I'm not sure what you're doing. You don't provide enough detail. But, to be clear, here is why it is physically impossible:
MTP generates 2 or 3 tokens quickly, then the model must verify them. For a MoE, this means it still has to load the experts needed by each of those tokens. Unfortunately, token generation is bandwidth limited. Each additional set of experts means you're not gaining any speedup. Even for extremely obvious "copy the input text" prompts, you still don't get to batch any of the experts for multiple tokens because you're still only handling 2 or 3 tokens at a time, and each one is going to require random experts.
If you were using self-speculation like ngram-mod on llama-server, then you could speculate dozens of tokens at a time for that "copy the input text" case, and you would see speedup, because multiple tokens are getting batched for each expert. MTP simply doesn't predict enough tokens at a time.

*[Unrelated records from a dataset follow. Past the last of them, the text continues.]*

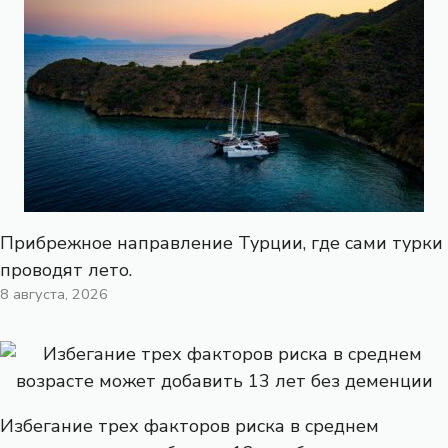
Прибрежное направление Турции, где сами турки
проводят лето.
8 августа, 2026
Избегание трех факторов риска в среднем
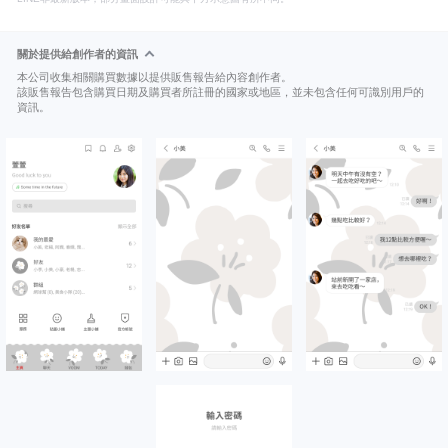
關於提供給創作者的資訊
本公司收集相關購買數據以提供販售報告給內容創作者。
該販售報告包含購買日期及購買者所註冊的國家或地區，並未包含任何可識別用戶的
資訊。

What is the physical mechanism for the speedup? MTP is not magic. It works in large batch sizes (processing multiple requests at once), and it works for dense models. It does not work for MoE at batch size 1.
Claiming that this is just llama-benchy failing makes no sense.
Saren-WTAKO@reddit
OK if you insists the speedup works only for text copying, here is a coding prompt that does not copy text. 10.381s for 500 output tokens.
Results
coder543@reddit
I am definitely intrigued now, but again, no one can provide an explanation of how this is physically possible. Is that "2nd+ run" again, or is that how it performs when provided with that prompt for the first time? Again, MTP is not magic. Bandwidth is bandwidth, and llama-benchy is the same as any other client. If llama-benchy can't measure speedup, someone needs to explain why. It is doing exactly what you're doing, measuring how many tokens are generated in a given number of seconds. No trickery.
Saren-WTAKO@reddit
It's simple, llama-benchy measures the frequency of LLM stream output, which is accurate with speculative decoding off. I also discovered this trying to measure `for chunk in client.chat.completions.create()`, turns out the stream is being buffered with spec decoding on.
coder543@reddit
Ok, I'm deleting my comments above out of an abundance of caution. I will need to try this out myself sometime soon. I have tried various MTP vLLM MoE solutions myself in the past, and it has never been visibly faster to the naked eye. Maybe something finally got fixed. Maybe the regular autoregressive decode is doing something wrong and leaving bandwidth on the table that the MTP batching is using.
Saren-WTAKO@reddit
https://gist.github.com/Saren-Arterius/519d376329c86de4346681e5a9b6452b
yeah also don't worry about the 2nd run thing. I tried it using KV cache busting prompt and it still works.
Uninterested_Viewer@reddit
Your experience is my experience: Qwen 122b is the sweet spot for a single node spark setup right now if you're trying to do anything interactively. Really liking Gemma4 31b dense, but that's not going to cut it for anything except background work on a spark.